In The Race To The Finish, You May Want To Slow Down

My internal alarm clock went off as usual at 4:30am, but instead of rushing out the door to take my daughter to school and head off to work, I am away at the CMO Club Summit, catching up on emails before heading downstairs for Day 2.

This is an event that I look forward to every year. Yes, there are some fantastic speakers, artists, musicians that inspire. A highlight for me yesterday was meeting Garth Brooks for the second time, the first being three years ago back stage in Philadelphia. This time, I had the chance to thank him for being one of those who inspired me to go back later in life and earn my MBA, as he had done. True to his character, he took the time to ask me “what did you get most out of the experience”, then asked me to remind him of my wife’s name and as we parted, he said “please say hi to Karen for me!

However, the true value and inspiration of the event is the opportunity to listen to, speak with, and learn from peers. Talk about what is working and what our challenges are, both professionally and personally. You quickly realize, you aren’t alone, and that connection with some of marketing’s best talent, sharing with you their own learnings is invaluable.

Last night I sat at dinner with CMO’s who I have long admired, and ones who I just met, as we listened to our guest for the evening, Brad Keselowski. Success as a race car driver, a team owner, and his work with the Checkered Flag Foundation, a non-profit he set up ten years ago and its mission to support those who have sacrificed for our country were part of the conversation. As he closed, he was asked the obvious question, how fast has he driven, and what did it feel like. His answer surprised me a bit. Paraphrasing, he said that he has driven at speeds over 220 MPH, but that his goal wasn’t to feel the speed as much as it was to slow it down in his mind so he could react more deliberately. He compared it to a batter facing a 100mph fastball and being able to slow it down in his mind so that he could better see the pitch and prepare for it.

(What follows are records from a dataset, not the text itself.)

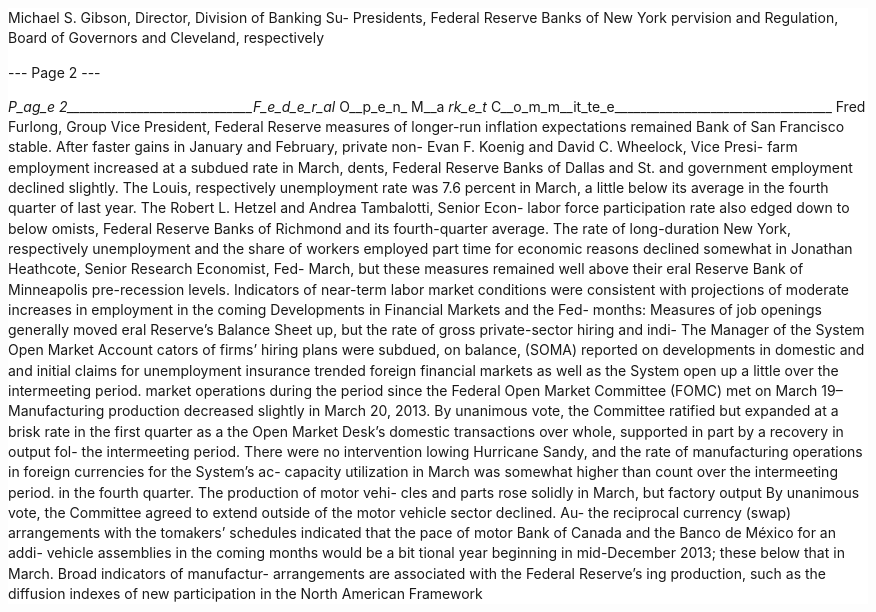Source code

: Michael S. Gibson, Director, Division of Banking Su- Presidents, Federal Reserve Banks of New York
pervision and Regulation, Board of Governors and Cleveland, respectively

--- Page 2 ---

_P_ag_e_ _2_____________________________F_e_d_e_r_al_ O__p_e_n_ M__a _rk_e_t_ C__o_m_m__it_te_e__________________________________
Fred Furlong, Group Vice President, Federal Reserve measures of longer-run inflation expectations remained
Bank of San Francisco stable.
After faster gains in January and February, private non-
Evan F. Koenig and David C. Wheelock, Vice Presi-
farm employment increased at a subdued rate in March,
dents, Federal Reserve Banks of Dallas and St.
and government employment declined slightly. The
Louis, respectively
unemployment rate was 7.6 percent in March, a little
below its average in the fourth quarter of last year. The
Robert L. Hetzel and Andrea Tambalotti, Senior Econ-
labor force participation rate also edged down to below
omists, Federal Reserve Banks of Richmond and
its fourth-quarter average. The rate of long-duration
New York, respectively
unemployment and the share of workers employed part
time for economic reasons declined somewhat in
Jonathan Heathcote, Senior Research Economist, Fed-
March, but these measures remained well above their
eral Reserve Bank of Minneapolis
pre-recession levels. Indicators of near-term labor
market conditions were consistent with projections of
moderate increases in employment in the coming
Developments in Financial Markets and the Fed-
months: Measures of job openings generally moved
eral Reserve’s Balance Sheet
up, but the rate of gross private-sector hiring and indi-
The Manager of the System Open Market Account
cators of firms’ hiring plans were subdued, on balance,
(SOMA) reported on developments in domestic and
and initial claims for unemployment insurance trended
foreign financial markets as well as the System open
up a little over the intermeeting period.
market operations during the period since the Federal
Open Market Committee (FOMC) met on March 19– Manufacturing production decreased slightly in March
20, 2013. By unanimous vote, the Committee ratified but expanded at a brisk rate in the first quarter as a
the Open Market Desk’s domestic transactions over whole, supported in part by a recovery in output fol-
the intermeeting period. There were no intervention lowing Hurricane Sandy, and the rate of manufacturing
operations in foreign currencies for the System’s ac- capacity utilization in March was somewhat higher than
count over the intermeeting period. in the fourth quarter. The production of motor vehi-
cles and parts rose solidly in March, but factory output
By unanimous vote, the Committee agreed to extend
outside of the motor vehicle sector declined. Au-
the reciprocal currency (swap) arrangements with the
tomakers’ schedules indicated that the pace of motor
Bank of Canada and the Banco de México for an addi-
vehicle assemblies in the coming months would be a bit
tional year beginning in mid-December 2013; these
below that in March. Broad indicators of manufactur-
arrangements are associated with the Federal Reserve’s
ing production, such as the diffusion indexes of new
participation in the North American Framework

It made me think of my daughter’s workload at school, and how we are encouraging her to pace herself, one step at a time. My wife’s new business, that she is building from scratch, from the ground up, one relationship at a time. The challenges that I am facing at work, with moving in a forward direction with so many moving pieces. It all seems so fast that at any given moment, it could spin out of control. Yet, like Brad suggested, the key is it slow it down in our minds, get a better sense of what is going on around us and don’t let speed blur the opportunities and obstacles. Put ourselves in a position where we make decisions more deliberately. Not easy to do, and even he will admit that at times, you crash. But the race and the rewards are worth the risk.

Right now, my decision is breakfast. I don’t have my wife’s homemade cold oats to start my day, so I will have to make do. But I will be back home tomorrow!

Say something nice today, unexpectedly. Trust me, they probably need to hear it.